However, Astaphan reiterated that American CIP-type programs are also under media scrutiny. “While CBS might have come down here and been aggressive with the governments down here and the program, CBS and other media houses in the United States and elsewhere are also critical of the programs that exists in the United States and elsewhere. For example about a year ago ABC News did an investigation in the United States, where they have a program called the EB-5 which encourages citizens of other countries to acquire U.S. green cards by virtue of an investment of at least half a million U.S. dollars with the guarantee that they will employ at least ten Americans and what they’ve done with this program is try to regionalize it, to create jobs in rural parts of America to spread the opportunity, catalyzed by foreign cash.

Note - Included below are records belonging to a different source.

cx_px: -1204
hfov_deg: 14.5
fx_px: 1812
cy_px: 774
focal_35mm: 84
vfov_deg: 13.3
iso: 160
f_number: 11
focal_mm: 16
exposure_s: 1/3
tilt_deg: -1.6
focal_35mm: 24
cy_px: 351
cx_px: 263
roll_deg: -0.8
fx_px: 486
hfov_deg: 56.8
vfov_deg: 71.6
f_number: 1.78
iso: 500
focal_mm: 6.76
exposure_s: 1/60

“There are about 600 regional centers, my understanding is, throughout the United States, private agencies if you will, just like we might engage CS Global or Henley and Partners and they actually recruit foreign investors. ABC did the program and they found a number of questionable situations,” he noted.

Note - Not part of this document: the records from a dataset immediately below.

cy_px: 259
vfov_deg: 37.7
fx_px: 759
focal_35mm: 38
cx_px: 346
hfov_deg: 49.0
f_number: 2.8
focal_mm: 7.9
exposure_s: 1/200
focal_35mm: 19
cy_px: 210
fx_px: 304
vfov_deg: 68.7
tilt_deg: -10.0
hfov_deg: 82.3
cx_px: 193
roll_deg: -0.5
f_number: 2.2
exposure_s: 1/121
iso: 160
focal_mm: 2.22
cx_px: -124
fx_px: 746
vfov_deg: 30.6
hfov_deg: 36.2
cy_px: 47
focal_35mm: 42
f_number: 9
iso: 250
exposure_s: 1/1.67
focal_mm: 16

Dominica’s Prime Minister Roosevelt Skerrit appears convinced, however, that the island’s program has been deliberately targeted. “We view this as a beginning of a likely ongoing campaign to undermine and destabilize the economic well-being of Dominica, through the dismantling of its citizenship by investment program.”
According to Astaphan, Skerrit might be worrying unnecessarily. “The program could end up doing us more good than bad, because people who want to invest in citizenship are going to invest. Whether it’s for tax avoidance, or to have an alternative to travel access, or to have an alternative in terms of a location because the area in which you reside and the country in which you are a citizen may be unstable and you want an alternative. There are number of valid reasons that people would want a second passport,” he explained.
Astaphan described economic citizenship as a legitimate industry with a global reach. He suggested that the 60 Minutes passport exposé may have done some good for the Caribbean citizenship by investment business by alerting some Americans looking for a second or third passport.